■ **Yapılacak Görevler**
a) Beyoğlu metnine dayanarak aşağıdaki soruları yanıtlayın.
(i) Birsel, edebiyatçıları ve onlara yakın çevreleri hangi mekânlara oturtarak anlatmış?
(ii) Metne göre ilk bakışta kitap için ne sanılıyor?
(iii) Kitabın başında ne bulunuyor?
b) Beyoğlu metninde "Birsel, bizim edebiyatçıları" sözlerinden "kazanıyor. (Barlas, 1976)" sözlerine kadar uzanan bölümü hiç değiştirmeden tekrarlayın.

─── Seçilen Metin ───

Birsel, bizim edebiyatçıları ve onlara yakın çevreleri, İstanbul’un Beyoğlu’sunda, meyhanelere, pastanelere ve kıraathanelere oturtarak anlatmış. İlk bakışta, bir dedikodu sayfasının kitap haline geldiğini sanıyorsunuz. Oysa Nazım Hikmet, Sait Faik, Orhan Veli, Cahit Sıtkı, Yahya Kemal ve pek çok isim, bilmediğimiz yanları ile çıkıyor karşımıza. Hele kitabın başında Beyoğlu’nun bir tarihçesi var ki, okuyunca şimdiki o sıradan dükkânlar bile başka bir anlam kazanıyor. (Barlas, 1976)

─── Verilen Bilgiler ───

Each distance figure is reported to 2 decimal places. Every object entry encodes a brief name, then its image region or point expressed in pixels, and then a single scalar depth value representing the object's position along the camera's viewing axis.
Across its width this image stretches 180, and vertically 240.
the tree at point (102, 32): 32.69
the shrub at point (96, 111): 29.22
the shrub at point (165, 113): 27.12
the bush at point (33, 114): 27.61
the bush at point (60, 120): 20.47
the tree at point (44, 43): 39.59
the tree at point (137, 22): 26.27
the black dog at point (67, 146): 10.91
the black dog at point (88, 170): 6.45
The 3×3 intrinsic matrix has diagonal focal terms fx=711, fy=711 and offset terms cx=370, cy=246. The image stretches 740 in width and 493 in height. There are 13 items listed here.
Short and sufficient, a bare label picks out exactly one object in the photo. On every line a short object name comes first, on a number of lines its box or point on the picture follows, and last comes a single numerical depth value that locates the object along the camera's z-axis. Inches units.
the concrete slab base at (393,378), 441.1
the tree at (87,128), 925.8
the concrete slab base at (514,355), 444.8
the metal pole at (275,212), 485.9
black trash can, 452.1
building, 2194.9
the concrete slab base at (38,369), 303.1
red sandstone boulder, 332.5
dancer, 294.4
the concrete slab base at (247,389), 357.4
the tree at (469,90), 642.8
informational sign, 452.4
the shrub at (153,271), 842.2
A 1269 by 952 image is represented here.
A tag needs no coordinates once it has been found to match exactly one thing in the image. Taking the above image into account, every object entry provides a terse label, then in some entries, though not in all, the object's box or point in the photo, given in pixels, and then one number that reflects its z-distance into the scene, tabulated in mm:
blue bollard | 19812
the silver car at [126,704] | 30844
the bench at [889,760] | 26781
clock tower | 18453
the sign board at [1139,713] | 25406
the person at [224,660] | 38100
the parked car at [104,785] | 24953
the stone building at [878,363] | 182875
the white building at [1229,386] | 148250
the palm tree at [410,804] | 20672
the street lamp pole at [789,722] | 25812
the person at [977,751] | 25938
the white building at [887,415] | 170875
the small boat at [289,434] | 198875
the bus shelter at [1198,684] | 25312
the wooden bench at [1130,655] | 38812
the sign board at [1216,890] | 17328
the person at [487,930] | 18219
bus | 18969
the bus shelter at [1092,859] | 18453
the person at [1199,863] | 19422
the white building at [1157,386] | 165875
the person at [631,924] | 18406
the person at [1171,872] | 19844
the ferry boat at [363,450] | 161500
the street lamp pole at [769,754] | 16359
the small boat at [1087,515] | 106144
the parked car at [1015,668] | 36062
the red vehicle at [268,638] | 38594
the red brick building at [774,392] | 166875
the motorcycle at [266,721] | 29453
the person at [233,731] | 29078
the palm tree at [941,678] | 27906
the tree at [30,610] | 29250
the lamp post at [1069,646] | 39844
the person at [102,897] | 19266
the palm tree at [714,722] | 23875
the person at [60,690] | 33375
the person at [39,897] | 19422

───
─── Verilen Bilgiler ───

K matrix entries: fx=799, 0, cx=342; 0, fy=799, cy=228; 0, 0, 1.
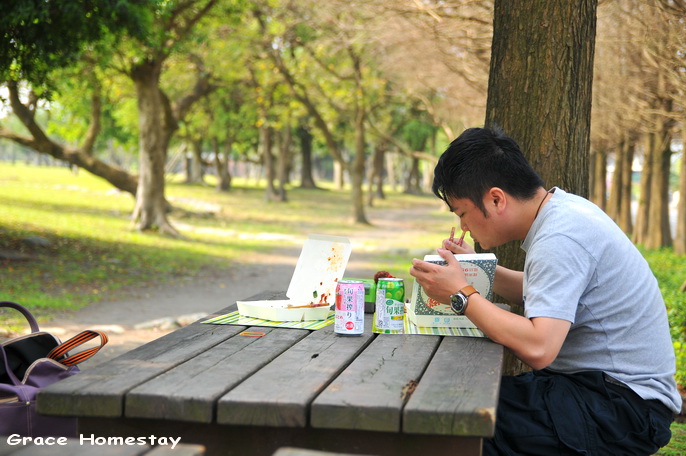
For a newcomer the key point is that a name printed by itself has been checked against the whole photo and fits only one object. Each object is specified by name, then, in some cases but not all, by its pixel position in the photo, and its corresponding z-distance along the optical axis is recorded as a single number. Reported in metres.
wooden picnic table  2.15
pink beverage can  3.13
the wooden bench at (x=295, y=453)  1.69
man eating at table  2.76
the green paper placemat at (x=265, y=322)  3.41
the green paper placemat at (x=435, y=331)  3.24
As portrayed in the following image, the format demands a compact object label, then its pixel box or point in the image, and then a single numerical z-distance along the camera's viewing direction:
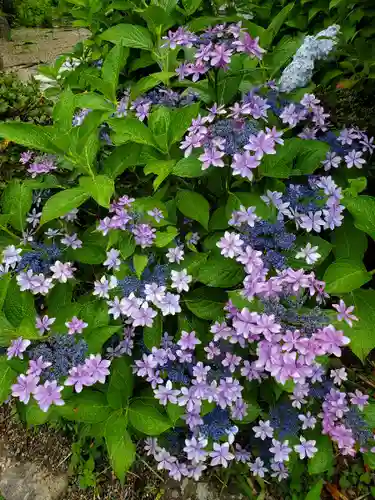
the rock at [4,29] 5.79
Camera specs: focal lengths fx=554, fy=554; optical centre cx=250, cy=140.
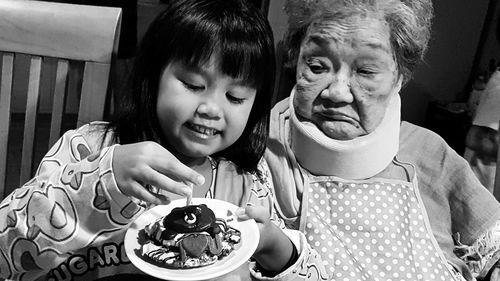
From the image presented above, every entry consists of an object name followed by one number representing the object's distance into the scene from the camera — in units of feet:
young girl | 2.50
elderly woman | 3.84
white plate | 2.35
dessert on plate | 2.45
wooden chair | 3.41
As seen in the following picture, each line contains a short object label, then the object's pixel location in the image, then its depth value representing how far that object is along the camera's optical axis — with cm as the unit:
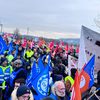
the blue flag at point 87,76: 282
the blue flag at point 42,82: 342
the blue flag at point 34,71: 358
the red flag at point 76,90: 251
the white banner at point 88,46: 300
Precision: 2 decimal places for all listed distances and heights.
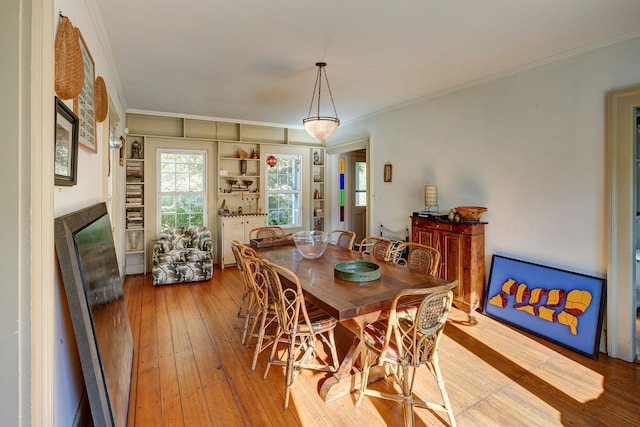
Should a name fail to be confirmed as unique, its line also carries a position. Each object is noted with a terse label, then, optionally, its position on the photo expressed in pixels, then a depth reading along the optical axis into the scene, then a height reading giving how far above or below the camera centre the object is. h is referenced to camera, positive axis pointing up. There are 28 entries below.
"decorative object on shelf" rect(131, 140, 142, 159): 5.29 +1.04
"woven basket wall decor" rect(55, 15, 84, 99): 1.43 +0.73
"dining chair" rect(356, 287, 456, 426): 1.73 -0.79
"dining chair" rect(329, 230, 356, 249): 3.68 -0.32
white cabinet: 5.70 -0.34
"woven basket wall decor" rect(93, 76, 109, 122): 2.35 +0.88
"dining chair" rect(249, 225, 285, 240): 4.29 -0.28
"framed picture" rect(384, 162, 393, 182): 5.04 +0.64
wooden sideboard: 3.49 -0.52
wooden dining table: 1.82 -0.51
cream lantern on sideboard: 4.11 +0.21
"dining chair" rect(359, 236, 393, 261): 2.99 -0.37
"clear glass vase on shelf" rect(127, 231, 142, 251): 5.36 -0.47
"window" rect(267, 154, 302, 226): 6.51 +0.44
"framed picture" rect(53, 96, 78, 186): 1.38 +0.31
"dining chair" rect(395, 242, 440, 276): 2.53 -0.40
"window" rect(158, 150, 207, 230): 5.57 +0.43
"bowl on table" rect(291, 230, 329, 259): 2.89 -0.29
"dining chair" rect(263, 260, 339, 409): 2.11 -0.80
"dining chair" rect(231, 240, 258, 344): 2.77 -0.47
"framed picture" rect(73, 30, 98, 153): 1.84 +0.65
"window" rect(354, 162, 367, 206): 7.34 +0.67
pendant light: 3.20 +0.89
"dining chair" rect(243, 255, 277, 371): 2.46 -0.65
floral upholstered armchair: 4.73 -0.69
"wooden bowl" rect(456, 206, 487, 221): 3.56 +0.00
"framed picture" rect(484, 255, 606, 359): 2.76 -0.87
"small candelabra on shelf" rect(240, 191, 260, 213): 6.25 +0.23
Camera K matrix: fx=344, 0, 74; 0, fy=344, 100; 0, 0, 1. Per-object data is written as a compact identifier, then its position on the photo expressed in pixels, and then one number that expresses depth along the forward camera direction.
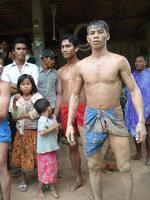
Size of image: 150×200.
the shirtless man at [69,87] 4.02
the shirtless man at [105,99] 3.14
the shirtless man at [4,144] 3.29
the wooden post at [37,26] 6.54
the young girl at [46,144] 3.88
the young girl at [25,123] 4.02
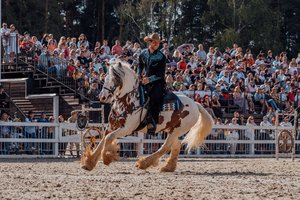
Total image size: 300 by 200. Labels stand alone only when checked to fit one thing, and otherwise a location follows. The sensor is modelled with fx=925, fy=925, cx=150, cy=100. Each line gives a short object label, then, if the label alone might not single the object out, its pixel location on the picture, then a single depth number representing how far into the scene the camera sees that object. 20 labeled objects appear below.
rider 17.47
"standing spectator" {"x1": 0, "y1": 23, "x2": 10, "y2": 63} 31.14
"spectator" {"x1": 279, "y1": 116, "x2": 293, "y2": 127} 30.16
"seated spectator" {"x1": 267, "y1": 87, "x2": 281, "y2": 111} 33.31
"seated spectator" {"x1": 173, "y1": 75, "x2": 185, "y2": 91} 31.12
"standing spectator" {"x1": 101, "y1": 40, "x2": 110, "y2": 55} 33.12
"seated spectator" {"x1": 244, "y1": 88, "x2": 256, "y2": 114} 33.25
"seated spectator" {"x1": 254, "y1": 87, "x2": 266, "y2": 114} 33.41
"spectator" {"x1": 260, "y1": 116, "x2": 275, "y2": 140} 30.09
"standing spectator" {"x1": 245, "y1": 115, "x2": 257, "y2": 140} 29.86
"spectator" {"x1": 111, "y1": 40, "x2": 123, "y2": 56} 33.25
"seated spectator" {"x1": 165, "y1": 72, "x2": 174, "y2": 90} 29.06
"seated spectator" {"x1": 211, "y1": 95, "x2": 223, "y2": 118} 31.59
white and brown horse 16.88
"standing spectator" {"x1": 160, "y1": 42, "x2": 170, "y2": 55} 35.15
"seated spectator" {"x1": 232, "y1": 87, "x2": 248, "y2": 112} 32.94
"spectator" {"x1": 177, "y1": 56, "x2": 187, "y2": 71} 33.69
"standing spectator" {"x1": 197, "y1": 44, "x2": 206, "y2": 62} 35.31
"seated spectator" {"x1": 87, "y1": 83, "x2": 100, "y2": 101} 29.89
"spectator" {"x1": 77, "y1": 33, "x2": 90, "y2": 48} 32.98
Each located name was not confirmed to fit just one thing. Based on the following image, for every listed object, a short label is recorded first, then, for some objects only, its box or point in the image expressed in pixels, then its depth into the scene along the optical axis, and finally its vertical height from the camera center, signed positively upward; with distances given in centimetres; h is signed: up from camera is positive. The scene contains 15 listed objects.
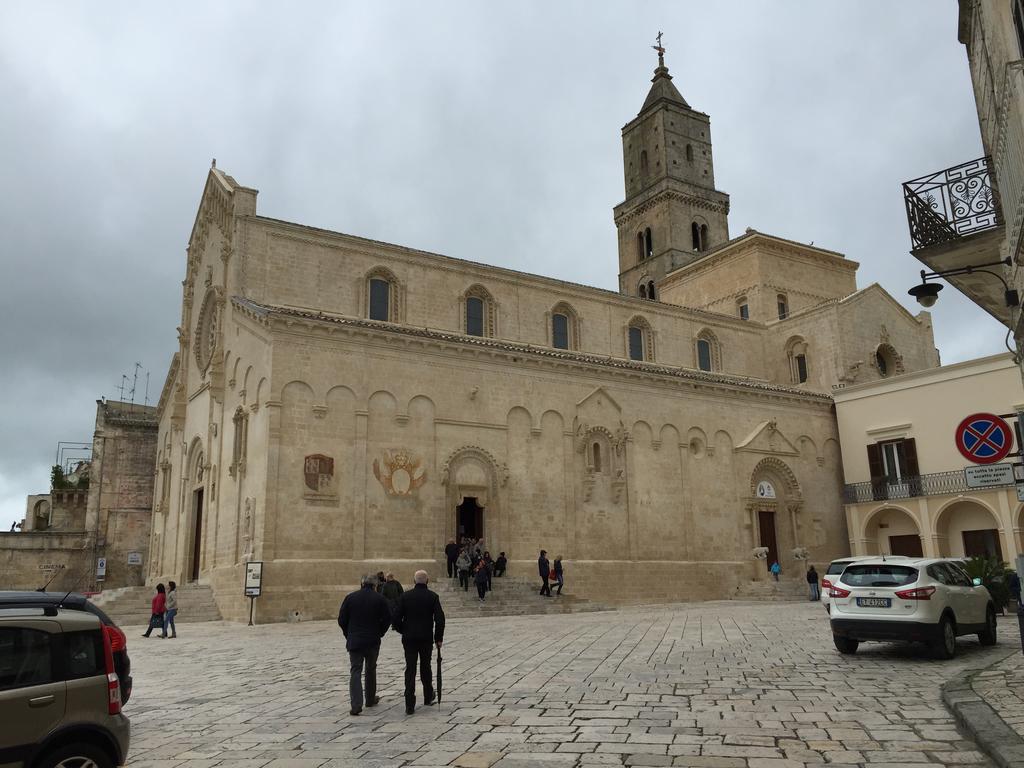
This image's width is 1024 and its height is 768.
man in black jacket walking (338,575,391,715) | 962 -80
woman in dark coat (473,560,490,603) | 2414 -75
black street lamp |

───

■ **Görevlere Göre Yanıtlar**
a)
(i) Meyhanelere, pastanelere ve kıraathanelere.
(ii) Bir dedikodu sayfasının kitap haline geldiği sanılıyor.
(iii) Beyoğlu'nun bir tarihçesi bulunuyor.

b)
Birsel, bizim edebiyatçıları ve onlara yakın çevreleri, İstanbul’un Beyoğlu’sunda, meyhanelere, pastanelere ve kıraathanelere oturtarak anlatmış. İlk bakışta, bir dedikodu sayfasının kitap haline geldiğini sanıyorsunuz. Oysa Nazım Hikmet, Sait Faik, Orhan Veli, Cahit Sıtkı, Yahya Kemal ve pek çok isim, bilmediğimiz yanları ile çıkıyor karşımıza. Hele kitabın başında Beyoğlu’nun bir tarihçesi var ki, okuyunca şimdiki o sıradan dükkânlar bile başka bir anlam kazanıyor. (Barlas, 1976)